--- Exercise directions ---
Gather every line of the material below that contains the word "Festival", matching its case exactly.

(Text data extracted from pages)
= Beginning of Section =

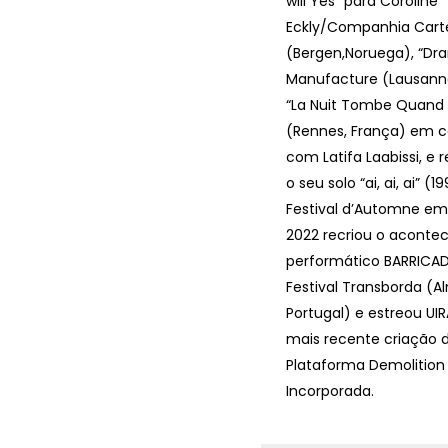
will Yes” para Coroline
Eckly/Companhia Cart
(Bergen,Noruega), “Dr
Manufacture (Lausanne
“La Nuit Tombe Quand E
(Rennes, França) em 
com Latifa Laabissi, e
o seu solo “ai, ai, ai” (1
Festival d’Automne em 
2022 recriou o aconte
performático BARRICAD
Festival Transborda (A
Portugal) e estreou UI
mais recente criação 
Plataforma Demolition
Incorporada.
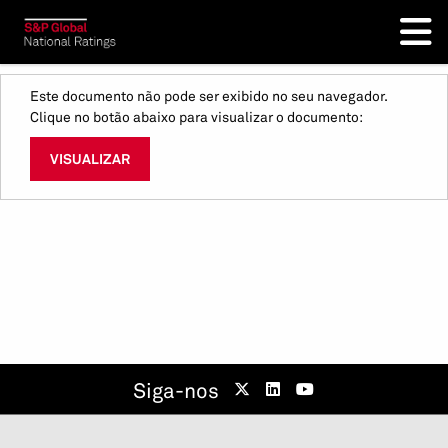
Este documento não pode ser exibido no seu navegador.
Clique no botão abaixo para visualizar o documento:
VISUALIZAR
Siga-nos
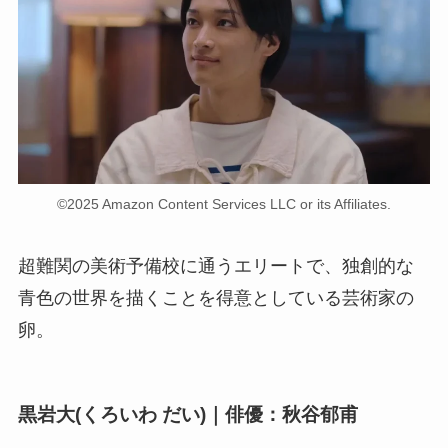
©2025 Amazon Content Services LLC or its Affiliates.
超難関の美術予備校に通うエリートで、独創的な
青色の世界を描くことを得意としている芸術家の
卵。
黒岩大(くろいわ だい)｜俳優：秋谷郁甫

= End of Section =

--- Answer to the exercise ---
Festival d’Automne em 
Festival Transborda (A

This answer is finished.